İmanın parıltısıyla sessizliğin içinden yükselen bir ses, varlığın özüne dair yankılanır; var olmak hakka teslimiyetle olur nidasıyla. İnanmadan yazmayı, yazdığını hissetmeden haykırmayı bilen biri değilim! Çünkü kelam, insanın ruhunun aynasıdır ve kalem, Yaratan’ın insan eline bahşettiği bir mucizedir. Ben, toprakla yoğrulmuş, çamurla şekillenmiş, ruhla dirilmiş bir varlığım. Varlığım bazen darlıkla, bazen hastalıkla, araştırmakla, sıkıntının arasında Rabbime varmakla geçerken, Rabbim devasını da veriyor şükür.

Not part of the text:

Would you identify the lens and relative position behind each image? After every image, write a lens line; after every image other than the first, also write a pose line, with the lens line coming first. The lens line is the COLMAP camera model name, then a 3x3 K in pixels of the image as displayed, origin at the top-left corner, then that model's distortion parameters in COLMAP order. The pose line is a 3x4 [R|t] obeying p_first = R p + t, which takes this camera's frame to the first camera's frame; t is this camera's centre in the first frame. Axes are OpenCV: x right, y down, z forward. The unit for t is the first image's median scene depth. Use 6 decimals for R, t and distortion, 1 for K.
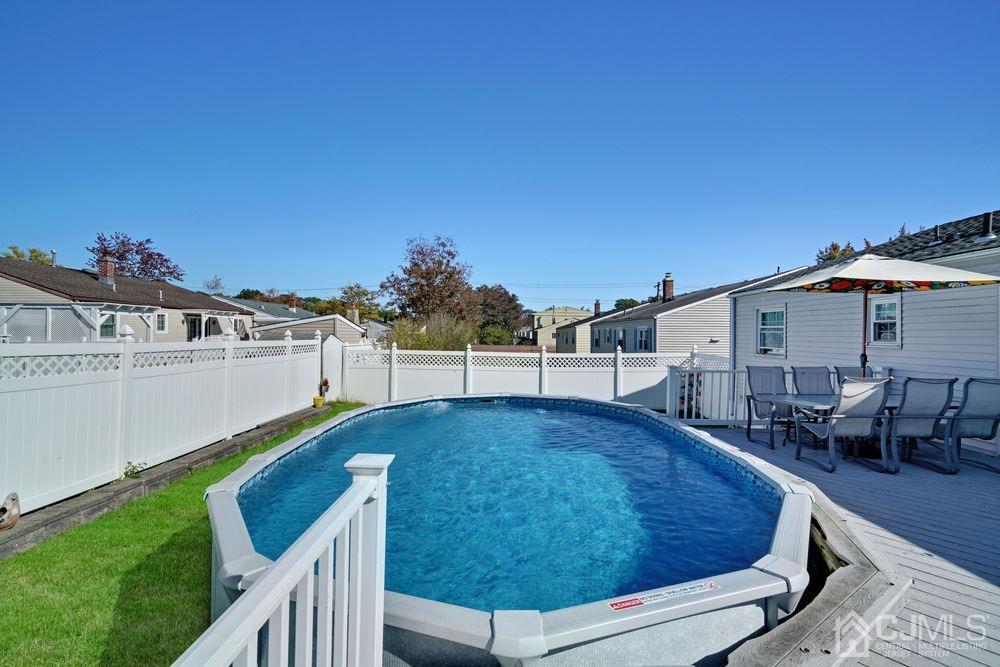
lens RADIAL K [[448.1, 0, 499.7], [0, 448.1, 336.4], [0, 0, 1]] dist [-0.001304, 0.000098]
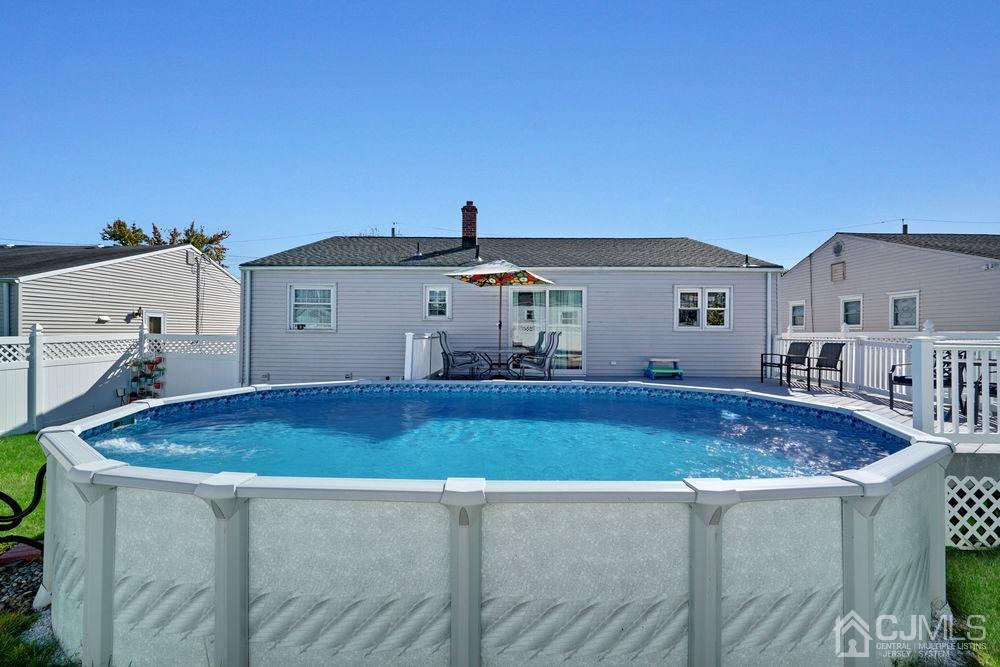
lens RADIAL K [[448.1, 0, 498.3], [0, 448.1, 329.6], [0, 0, 1]] dist [-0.001304, 0.000098]
pose [[0.042387, -0.004559, 0.999091, -0.387883], [-0.005132, 0.999975, 0.004781, 0.029557], [-0.999088, -0.005330, 0.042362, 0.449983]]
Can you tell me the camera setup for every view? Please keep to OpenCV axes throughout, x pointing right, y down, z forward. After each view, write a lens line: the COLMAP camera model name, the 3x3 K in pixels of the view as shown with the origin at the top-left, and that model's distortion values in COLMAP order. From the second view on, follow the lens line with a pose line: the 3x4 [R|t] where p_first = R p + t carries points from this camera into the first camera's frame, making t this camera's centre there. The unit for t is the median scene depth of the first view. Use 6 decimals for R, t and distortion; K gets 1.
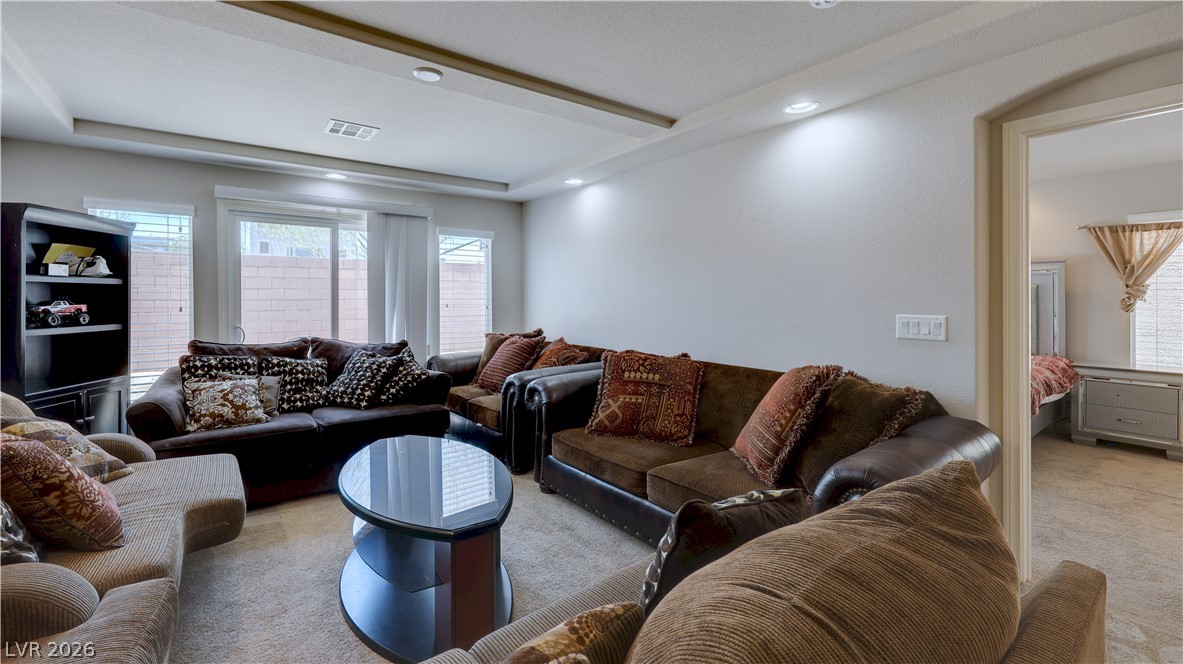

Toprak, bana ait olanın yaratan Rabbimin en sahici hatırası; üzerinde yürüdüğüm, uğruna emek verdiğim, düşlerimi gömdüğüm ve yeniden yeşerttiğim yurt. Sonrası çamur; irade ile şekillenen, ne yöne bükülürse oraya doğru kıvrılan hamur. İnsan, bu çamurun kıvrımlarında kaybolur mu, yoksa hakikatin peşine mi düşer? İşte sorulması gereken soru budur. Ben, yazma aşkıyla ve imanla hakikatin peşinde olmayı seçtim. Ne kadar peşinde oldum, bunu Rabbim benden iyi bilir. Nihayetinde içimde taşıdığım nefes, Rahman olan Rabbimin ruhudur. Bana verilen, varlığımın en derin sırrı. Beni ben yapan, beni âşık kılan, beni bilmeye zorlayan bu nefes. Aşk ile yoğrulmuş bir emaneti taşıyorum bu bedenimde. Yaratıcı beni aşktan ve kendini bilmem için yarattıysa, varlığımın gayesi her kelimenin ardında, her haykırışın ötesinde, bu yaratılışta Rabbimi bilmekte ve O’na teslimiyette saklıdır.

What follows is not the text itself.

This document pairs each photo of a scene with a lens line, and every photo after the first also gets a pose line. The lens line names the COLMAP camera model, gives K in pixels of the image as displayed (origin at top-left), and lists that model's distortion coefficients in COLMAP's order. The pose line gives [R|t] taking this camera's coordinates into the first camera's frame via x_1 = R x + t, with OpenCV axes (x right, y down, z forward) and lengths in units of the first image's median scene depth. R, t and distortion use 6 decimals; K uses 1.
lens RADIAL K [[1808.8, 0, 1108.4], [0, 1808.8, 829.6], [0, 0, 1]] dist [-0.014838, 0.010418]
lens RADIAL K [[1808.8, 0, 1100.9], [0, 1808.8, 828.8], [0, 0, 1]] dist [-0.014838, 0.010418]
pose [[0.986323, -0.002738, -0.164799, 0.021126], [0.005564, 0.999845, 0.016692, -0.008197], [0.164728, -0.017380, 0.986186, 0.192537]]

Düşünceler savruluyor, zaman akıyor bambaşka yönlere. İman, “Gitme!” diyerek engel oluyor. Bu yolculuğun içinde ben, hatırlıyorum: Âdem’den gelen miras, sadece bedenden ibaret değil. Ruh, kelama dönüşerek sonsuzlukta imanla yürümekte ve zalimin yüzüne zalimliğini haykırarak gerçek kemale ermektedir. İnsan bir noktayla başlar; nokta doğumdur. O nokta genişler, şekillenir, mananın ağırlığında derinleşir. İnsan, ruhunun pusulasında bir yön ararken kendini tamamlamaya, hakikatin katmanları arasında kemale ermeye çabalar.
Peki, kemâl nedir? Bir son mu, yoksa sonsuz bir yolculuk mu? İnsan, kendi varlığını tanımanın peşine düştüğünde yol bazen çetinleşir. Zihnin derinliklerinde kaybolur, duyguların sarsıntısında savrulur. Ama yolculuk, tüm kırılganlığıyla imanla devam eder. Çünkü kemâl, bir nihayete varmak değil, yürümeyi hiç bırakmamaktır. Bir kuş, gökyüzünü aşmak için kanatlarını açar. İnsan ise ruhunu aşmak için kalbini imanla, hakikatle yaşayarak genişletir. Tüm eksikliklerine rağmen, Yaratan ile olan bağını derinleştirerek içsel bütünlüğe ulaşır. Zira kemâl, benliği unutup yüce Rabbine teslim olmaktır. İnsanın en büyük yolculuğu, kendi içine yaptığı yolculuktan öte insanlığa doğru yaptığı yolculuktur. Kendi özünü tanımak, kendi ruhuna dönmek… Varlığın anlamı, insanlara ulaşmakla, onlara yardım etmekle ve mazlumu kaldırarak gerçek sırrına ermektedir. Çünkü kemâl, sadece bilmek değil, hissetmektir; bütünleşmek, yok olmak benliğiyle ve yeniden var olup imanla zalimleri yıkmak, mazlumları kucaklamaktır. Ve yol, ölüme kadar bunların arasında devam eder. Vesselam.